Timeout time.Duration
}
OllamaConfig configures the Ollama embedder.
type OllamaEmbedder ¶
type OllamaEmbedder struct {
// contains filtered or unexported fields
}
OllamaEmbedder implements Embedder using Ollama's embeddings API.
Ported from legacy pkg/embedders/ollama.go.
func NewOllamaEmbedder ¶
func NewOllamaEmbedder(cfg OllamaConfig) (*OllamaEmbedder, error)
NewOllamaEmbedder creates a new Ollama embedder.
func (*OllamaEmbedder) Dimension ¶
func (e *OllamaEmbedder) Dimension() int
Dimension returns the embedding vector dimension.
func (*OllamaEmbedder) EmbedBatch ¶
EmbedBatch converts multiple texts to vector embeddings. Ollama API supports batch processing via array input.
func (*OllamaEmbedder) Model ¶
func (e *OllamaEmbedder) Model() string
Model returns the model name being used.
type OpenAIConfig ¶
type OpenAIConfig struct {
// APIKey for OpenAI API (required).
APIKey string
// BaseURL for the API (default: https://api.openai.com/v1).
BaseURL string
// Model name (default: text-embedding-3-small).
Model string
// Dimension of embeddings (auto-detected from model if 0).
// For text-embedding-3 models, this maps to the 'dimensions' API parameter.
Dimension int
// Timeout for API requests (default: 30s).
Timeout time.Duration
// BatchSize for batch embedding (default: 100).
// Note: OpenAI supports up to 2048 inputs per request, but we use 100 as default
// to stay within token limits (300,000 tokens total per request).
BatchSize int
// EncodingFormat specifies the format to return embeddings in.
// Values: "float" (default), "base64"
EncodingFormat string
// User is a unique identifier representing your end-user.
// Can help OpenAI monitor and detect abuse.
User string
}
OpenAIConfig configures the OpenAI embedder.
type OpenAIEmbedder ¶
type OpenAIEmbedder struct {
// contains filtered or unexported fields
}
OpenAIEmbedder implements Embedder using OpenAI's embeddings API.

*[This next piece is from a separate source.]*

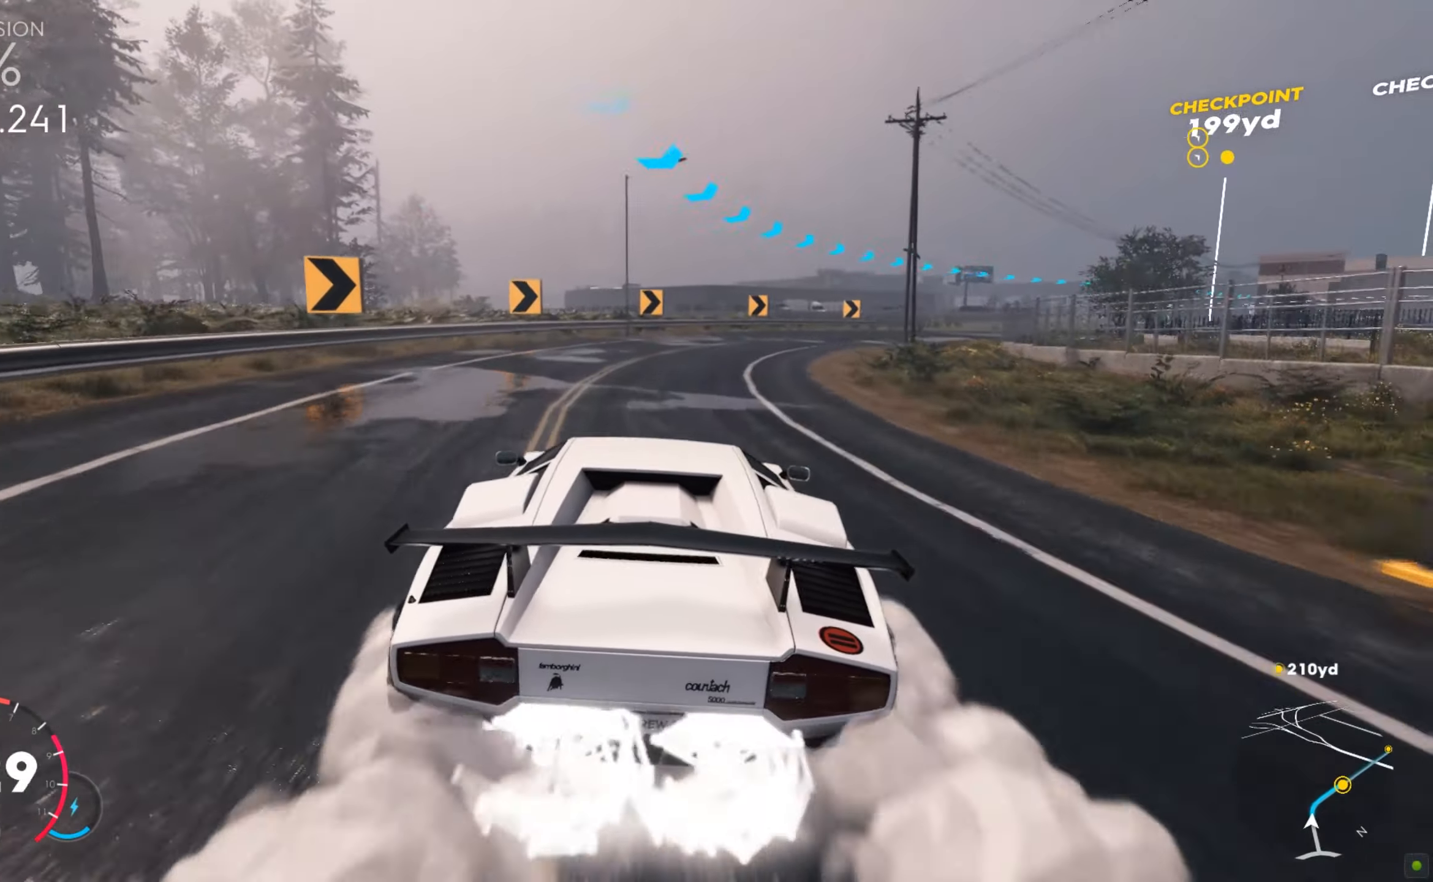
{"keys": ["d", "shift", "w"], "mouse": [], "events": [[189, "d", "up"], [275, "d", "down"]]}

Ported from legacy pkg/embedders/openai.go.
func NewOpenAIEmbedder ¶
func NewOpenAIEmbedder(cfg OpenAIConfig) (*OpenAIEmbedder, error)
NewOpenAIEmbedder creates a new OpenAI embedder.
func (*OpenAIEmbedder) Dimension ¶
func (e *OpenAIEmbedder) Dimension() int
Dimension returns the embedding vector dimension.
func (*OpenAIEmbedder) EmbedBatch ¶
EmbedBatch converts multiple texts to vector embeddings.
func (*OpenAIEmbedder) Model ¶
func (e *OpenAIEmbedder) Model() string
Model returns the model name being used.